Holt lived up to the expectations of his peers. But he lived down to the worst expectations of conservatives, who routinely see Republican candidates treated unfairly by debate moderators.
Again and again, Holt asked Trump tough questions that were straight from the Clinton campaign’s talking points, and which were obvious set-ups for Clinton to attack (and for fact-checkers to pounce on whatever Trump asserted in his own defense).
Here are the five worst examples.
Tax returns. Holt never asked Clinton about her e-mail scandal, about Benghazi, or about the Clinton Foundation and its dubious dealings. But he did ask Trump about his tax returns, arguing — not asking — that there might be questionable information in them that the American public deserved to hear.

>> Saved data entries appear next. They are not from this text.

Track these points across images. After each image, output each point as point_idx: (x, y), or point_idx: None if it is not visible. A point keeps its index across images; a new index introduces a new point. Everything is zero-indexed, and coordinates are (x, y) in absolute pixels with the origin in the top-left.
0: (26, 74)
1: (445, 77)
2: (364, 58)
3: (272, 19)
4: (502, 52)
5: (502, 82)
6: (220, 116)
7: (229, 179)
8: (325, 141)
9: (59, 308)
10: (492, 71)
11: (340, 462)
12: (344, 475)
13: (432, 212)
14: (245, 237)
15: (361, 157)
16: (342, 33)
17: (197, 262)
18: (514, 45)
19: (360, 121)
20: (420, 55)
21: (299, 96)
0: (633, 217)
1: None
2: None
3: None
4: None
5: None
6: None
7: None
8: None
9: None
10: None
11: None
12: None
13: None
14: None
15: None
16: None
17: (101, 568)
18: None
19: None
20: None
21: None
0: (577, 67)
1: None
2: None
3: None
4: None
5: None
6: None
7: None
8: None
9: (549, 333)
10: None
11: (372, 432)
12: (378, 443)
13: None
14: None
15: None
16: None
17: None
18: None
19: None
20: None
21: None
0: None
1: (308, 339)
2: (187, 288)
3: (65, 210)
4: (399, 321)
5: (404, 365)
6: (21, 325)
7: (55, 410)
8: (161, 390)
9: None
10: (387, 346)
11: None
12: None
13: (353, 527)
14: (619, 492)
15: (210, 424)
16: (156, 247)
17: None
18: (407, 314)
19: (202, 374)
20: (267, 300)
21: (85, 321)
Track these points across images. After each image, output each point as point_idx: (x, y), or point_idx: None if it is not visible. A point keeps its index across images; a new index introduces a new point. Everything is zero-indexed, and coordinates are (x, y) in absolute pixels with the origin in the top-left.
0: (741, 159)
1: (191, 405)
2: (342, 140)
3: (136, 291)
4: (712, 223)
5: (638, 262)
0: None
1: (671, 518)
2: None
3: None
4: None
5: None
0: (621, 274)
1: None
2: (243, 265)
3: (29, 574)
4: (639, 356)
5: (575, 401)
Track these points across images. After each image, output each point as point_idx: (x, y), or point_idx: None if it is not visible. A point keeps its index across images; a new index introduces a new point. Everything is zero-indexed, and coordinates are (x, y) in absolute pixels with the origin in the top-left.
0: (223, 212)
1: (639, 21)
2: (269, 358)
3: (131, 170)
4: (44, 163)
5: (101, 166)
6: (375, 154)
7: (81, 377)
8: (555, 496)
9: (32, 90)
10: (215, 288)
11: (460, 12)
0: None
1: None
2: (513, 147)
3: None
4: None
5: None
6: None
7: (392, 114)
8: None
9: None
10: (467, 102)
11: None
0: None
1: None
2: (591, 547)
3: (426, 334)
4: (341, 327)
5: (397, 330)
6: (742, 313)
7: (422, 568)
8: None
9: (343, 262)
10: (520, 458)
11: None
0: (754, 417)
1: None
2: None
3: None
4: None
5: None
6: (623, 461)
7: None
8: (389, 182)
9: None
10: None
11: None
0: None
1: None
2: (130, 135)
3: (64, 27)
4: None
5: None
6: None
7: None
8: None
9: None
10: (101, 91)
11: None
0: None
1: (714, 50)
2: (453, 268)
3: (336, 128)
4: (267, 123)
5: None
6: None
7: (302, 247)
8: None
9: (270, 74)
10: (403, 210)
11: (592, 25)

Birther conspiracy theory. Holt never asked Clinton about her past record of racist statements, including her “super-predator” remarks as First Lady, or her explicit appeal to “white Americans” in her 2008 primary campaign against Obama. Yet he asked Trump about the Birther conspiracy theory and cast it as racist.
Stop-and-frisk. After an exchange between the candidates over the policy of “stop-and-frisk,” Holt interjected to bolster Clinton’s point by stating, erroneously, that stop-and-frisk had ended in New York because it had been declared unconstitutional by a court. Trump countered, correctly, that the new mayor had canceled the policy before the litigation was over.
“A presidential look.” Towards the end of the debate, Holt asked Trump about what he meant by saying Hillary Clinton did not have “a presidential look.” He did so after noting that Clinton had become “the first woman” to be nominated for president by a major political party, thus setting Trump up as a sexist. As Trump answered, Holt interrupted him, then gave Clinton a chance to respond with her talking points about Trump’s past comments on women.
Iraq War. The question of whether Trump supported the Iraq War or not has been widely debated. What is beyond doubt is that Hillary Clinton voted for it. Holt only represented one side of the debate about Trump, and never asked Clinton about her own vote.
In addition, the audience repeatedly interjected — almost always in Clinton’s favor — and Holt did not stop them, though it was against the rules. He only stopped the audience when there were cheers for Trump calling for Clinton’s emails.